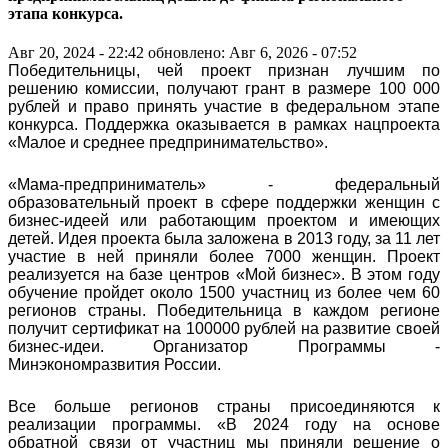
этапа конкурса.
Авг 20, 2024 - 22:42
обновлено: Авг 6, 2026 - 07:52
Победительницы, чей проект признан лучшим по
решению комиссии, получают грант в размере 100 000
рублей и право принять участие в федеральном этапе
конкурса. Поддержка оказывается в рамках нацпроекта
«Малое и среднее предпринимательство».
«Мама-предприниматель» - федеральный
образовательный проект в сфере поддержки женщин с
бизнес-идеей или работающим проектом и имеющих
детей. Идея проекта была заложена в 2013 году, за 11 лет
участие в ней приняли более 7000 женщин. Проект
реализуется на базе центров «Мой бизнес». В этом году
обучение пройдет около 1500 участниц из более чем 60
регионов страны. Победительница в каждом регионе
получит сертификат на 100000 рублей на развитие своей
бизнес-идеи. Организатор Программы -
Минэкономразвития России.
Все больше регионов страны присоединяются к
реализации программы. «В 2024 году на основе
обратной связи от участниц мы приняли решение о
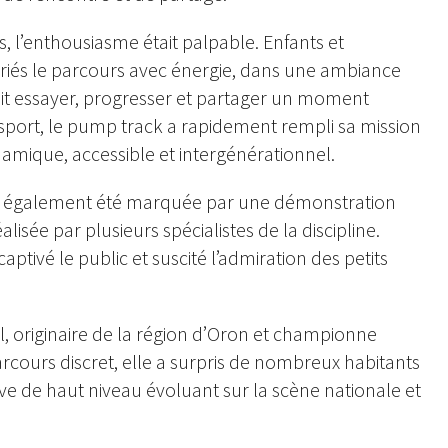
ns, l’enthousiasme était palpable. Enfants et
riés le parcours avec énergie, dans une ambiance
it essayer, progresser et partager un moment
sport, le pump track a rapidement rempli sa mission
ynamique, accessible et intergénérationnel.
 a également été marquée par une démonstration
alisée par plusieurs spécialistes de la discipline.
aptivé le public et suscité l’admiration des petits
l, originaire de la région d’Oron et championne
rcours discret, elle a surpris de nombreux habitants
tive de haut niveau évoluant sur la scène nationale et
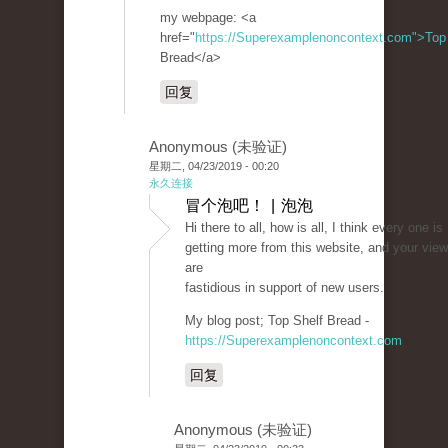
my webpage: <a
href="
https://Superexamplenoncontext.com">Top
Bread</a>
回复
Anonymous (未验证)
星期二, 04/23/2019 - 00:20
永久连接
冒个泡吧！ | 泡泡
Hi there to all, how is all, I think every one is
getting more from this website, and your vie
are
fastidious in support of new users.
My blog post; Top Shelf Bread -
https://Superexamplenoncontext.com
回复
Anonymous (未验证)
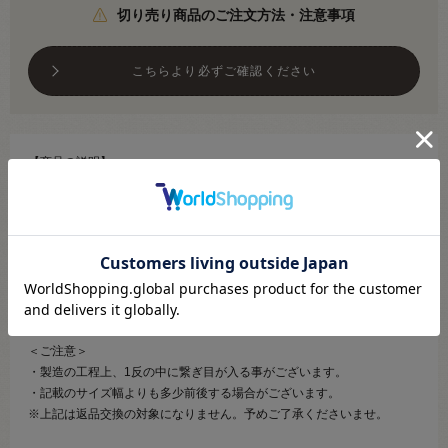
切り売り商品のご注文方法・注意事項
こちらより必ずご確認ください
【商品の説明】
優しい色合いが可愛いチロリアンテープです。
お洋服や小物の装飾はもちろん、アクリルテープに縫い付けてバッグの
持ち手にも♪
直線縫いで付けられるので簡単だけど、そのひと手間でぐっとかわいく
なるアイテムです。
リメイクやアクセサリー作りにもおすすめ！
＜ご注意＞
・製造の工程上、1反の中に繋ぎ目が入る事がございます。
・記載のサイズ幅よりも多少前後する場合がございます。
※上記は返品交換の対象になりません。予めご了承くださいませ。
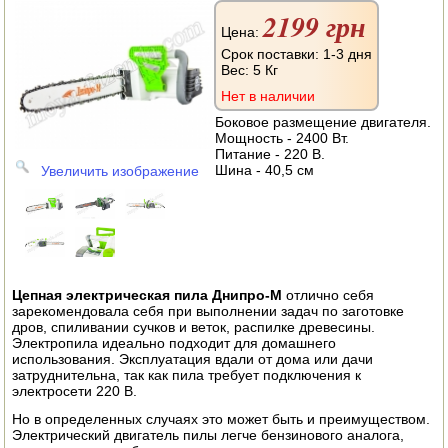
АВТОКЛАВЫ
2199 грн
Цена:
ДЛЯ ОГОРОДА
Срок поставки: 1-3 дня
Вес:
5 Кг
НАВЕСНОЕ ДЛЯ МОТОБЛОКОВ
Нет в наличии
Боковое размещение двигателя.
СЕПАРАТОРЫ И МАСЛОБОЙКИ
Мощность - 2400 Вт.
Питание - 220 В.
Шина - 40,5 см
Увеличить изображение
СЫРОВАРНИ
ШИНКОВКИ
ДЛЯ ДОМА И САДА
Цепная электрическая пила Днипро-М
отлично себя
ОБОГРЕВАТЕЛИ
зарекомендовала себя при выполнении задач по заготовке
дров, спиливании сучков и веток, распилке древесины.
ДРОВОКОЛЫ
Электропила идеально подходит для домашнего
использования. Эксплуатация вдали от дома или дачи
затруднительна, так как пила требует подключения к
ГАЗОВЫЕ БАЛЛОНЫ
электросети 220 В.
Но в определенных случаях это может быть и преимуществом.
НАСТОЛЬНЫЕ ПЛИТЫ
Электрический двигатель пилы легче бензинового аналога,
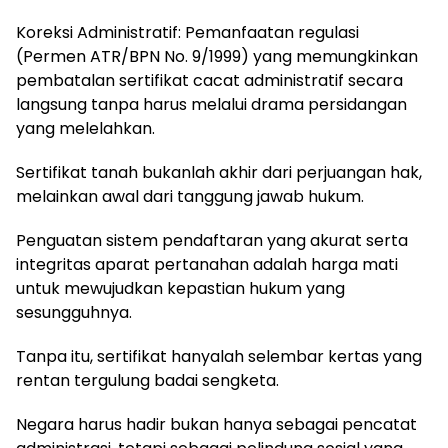
Koreksi Administratif: Pemanfaatan regulasi
(Permen ATR/BPN No. 9/1999) yang memungkinkan
pembatalan sertifikat cacat administratif secara
langsung tanpa harus melalui drama persidangan
yang melelahkan.
Sertifikat tanah bukanlah akhir dari perjuangan hak,
melainkan awal dari tanggung jawab hukum.
Penguatan sistem pendaftaran yang akurat serta
integritas aparat pertanahan adalah harga mati
untuk mewujudkan kepastian hukum yang
sesungguhnya.
Tanpa itu, sertifikat hanyalah selembar kertas yang
rentan tergulung badai sengketa.
Negara harus hadir bukan hanya sebagai pencatat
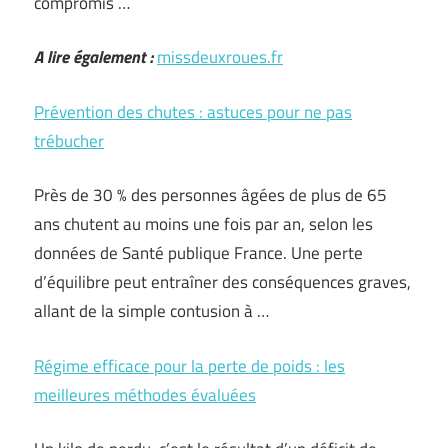
compromis …
A lire également :
missdeuxroues.fr
Prévention des chutes : astuces pour ne pas
trébucher
Près de 30 % des personnes âgées de plus de 65
ans chutent au moins une fois par an, selon les
données de Santé publique France. Une perte
d’équilibre peut entraîner des conséquences graves,
allant de la simple contusion à …
Régime efficace pour la perte de poids : les
meilleures méthodes évaluées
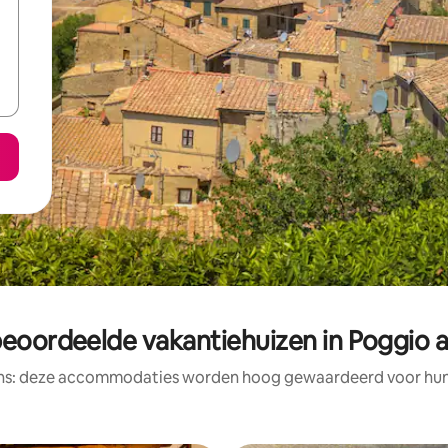
beoordeelde vakantiehuizen in Poggio a
ens: deze accommodaties worden hoog gewaardeerd voor hun l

_TASK DESCRIPTION_.
Rewrite all of the material with "Anonymous" replaced by "Guest" wherever it occurs, keeping everything else unchanged and leaving out the pictures.

_RESULT_.
этапа конкурса.
Авг 20, 2024 - 22:42
обновлено: Авг 6, 2026 - 07:52
Победительницы, чей проект признан лучшим по
решению комиссии, получают грант в размере 100 000
рублей и право принять участие в федеральном этапе
конкурса. Поддержка оказывается в рамках нацпроекта
«Малое и среднее предпринимательство».
«Мама-предприниматель» - федеральный
образовательный проект в сфере поддержки женщин с
бизнес-идеей или работающим проектом и имеющих
детей. Идея проекта была заложена в 2013 году, за 11 лет
участие в ней приняли более 7000 женщин. Проект
реализуется на базе центров «Мой бизнес». В этом году
обучение пройдет около 1500 участниц из более чем 60
регионов страны. Победительница в каждом регионе
получит сертификат на 100000 рублей на развитие своей
бизнес-идеи. Организатор Программы -
Минэкономразвития России.
Все больше регионов страны присоединяются к
реализации программы. «В 2024 году на основе
обратной связи от участниц мы приняли решение о
ns, l’enthousiasme était palpable. Enfants et
riés le parcours avec énergie, dans une ambiance
it essayer, progresser et partager un moment
sport, le pump track a rapidement rempli sa mission
ynamique, accessible et intergénérationnel.
 a également été marquée par une démonstration
alisée par plusieurs spécialistes de la discipline.
aptivé le public et suscité l’admiration des petits
l, originaire de la région d’Oron et championne
rcours discret, elle a surpris de nombreux habitants
tive de haut niveau évoluant sur la scène nationale et
my webpage: <a
href="
https://Superexamplenoncontext.com">Top
Bread</a>
回复
Guest (未验证)
星期二, 04/23/2019 - 00:20
永久连接
冒个泡吧！ | 泡泡
Hi there to all, how is all, I think every one is
getting more from this website, and your vie
are
fastidious in support of new users.
My blog post; Top Shelf Bread -
https://Superexamplenoncontext.com
回复
Guest (未验证)
切り売り商品のご注文方法・注意事項
こちらより必ずご確認ください
【商品の説明】
優しい色合いが可愛いチロリアンテープです。
お洋服や小物の装飾はもちろん、アクリルテープに縫い付けてバッグの
持ち手にも♪
直線縫いで付けられるので簡単だけど、そのひと手間でぐっとかわいく
なるアイテムです。
リメイクやアクセサリー作りにもおすすめ！
＜ご注意＞
・製造の工程上、1反の中に繋ぎ目が入る事がございます。
・記載のサイズ幅よりも多少前後する場合がございます。
※上記は返品交換の対象になりません。予めご了承くださいませ。
АВТОКЛАВЫ
2199 грн
Цена:
ДЛЯ ОГОРОДА
Срок поставки: 1-3 дня
Вес:
5 Кг
НАВЕСНОЕ ДЛЯ МОТОБЛОКОВ
Нет в наличии
Боковое размещение двигателя.
СЕПАРАТОРЫ И МАСЛОБОЙКИ
Мощность - 2400 Вт.
Питание - 220 В.
Шина - 40,5 см
Увеличить изображение
СЫРОВАРНИ
ШИНКОВКИ
ДЛЯ ДОМА И САДА
Цепная электрическая пила Днипро-М
отлично себя
ОБОГРЕВАТЕЛИ
зарекомендовала себя при выполнении задач по заготовке
дров, спиливании сучков и веток, распилке древесины.
ДРОВОКОЛЫ
Электропила идеально подходит для домашнего
использования. Эксплуатация вдали от дома или дачи
затруднительна, так как пила требует подключения к
ГАЗОВЫЕ БАЛЛОНЫ
электросети 220 В.
Но в определенных случаях это может быть и преимуществом.
НАСТОЛЬНЫЕ ПЛИТЫ
Электрический двигатель пилы легче бензинового аналога,
Koreksi Administratif: Pemanfaatan regulasi
(Permen ATR/BPN No. 9/1999) yang memungkinkan
pembatalan sertifikat cacat administratif secara
langsung tanpa harus melalui drama persidangan
yang melelahkan.
Sertifikat tanah bukanlah akhir dari perjuangan hak,
melainkan awal dari tanggung jawab hukum.
Penguatan sistem pendaftaran yang akurat serta
integritas aparat pertanahan adalah harga mati
untuk mewujudkan kepastian hukum yang
sesungguhnya.
Tanpa itu, sertifikat hanyalah selembar kertas yang
rentan tergulung badai sengketa.
Negara harus hadir bukan hanya sebagai pencatat
compromis …
A lire également :
missdeuxroues.fr
Prévention des chutes : astuces pour ne pas
trébucher
Près de 30 % des personnes âgées de plus de 65
ans chutent au moins une fois par an, selon les
données de Santé publique France. Une perte
d’équilibre peut entraîner des conséquences graves,
allant de la simple contusion à …
Régime efficace pour la perte de poids : les
meilleures méthodes évaluées
beoordeelde vakantiehuizen in Poggio a
ens: deze accommodaties worden hoog gewaardeerd voor hun l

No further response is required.